| Assigned task |
Locate every line below that contains the word "thumb" and copy it.

| Source data |
□ □ □ □
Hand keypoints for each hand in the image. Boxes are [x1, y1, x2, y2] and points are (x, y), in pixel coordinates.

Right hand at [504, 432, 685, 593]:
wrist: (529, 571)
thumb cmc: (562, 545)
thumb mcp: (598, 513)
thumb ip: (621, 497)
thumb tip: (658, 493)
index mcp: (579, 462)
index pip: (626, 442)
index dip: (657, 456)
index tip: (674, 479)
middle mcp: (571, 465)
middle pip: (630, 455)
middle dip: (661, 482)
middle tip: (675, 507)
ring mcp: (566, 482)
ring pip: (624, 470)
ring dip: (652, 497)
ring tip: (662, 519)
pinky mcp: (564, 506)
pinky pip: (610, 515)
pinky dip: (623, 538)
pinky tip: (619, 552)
□ □ □ □
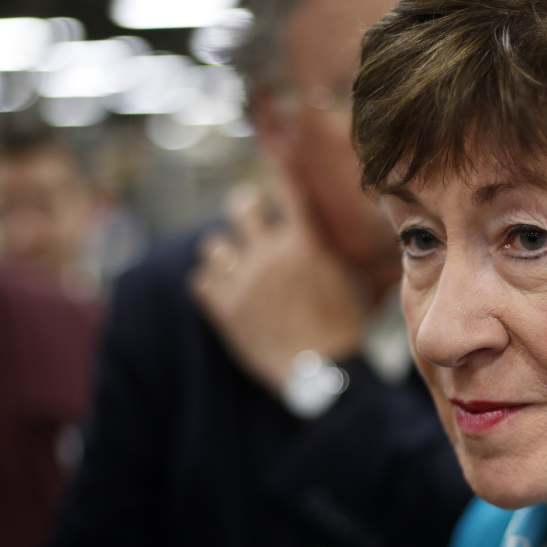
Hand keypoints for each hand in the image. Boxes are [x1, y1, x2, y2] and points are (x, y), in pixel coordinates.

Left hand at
□ □ □ □
| Answer to this problem |
thumb cmc: (562, 545)
thumb mcp: (598, 513)
thumb ip: (621, 497)
thumb tip: (658, 493)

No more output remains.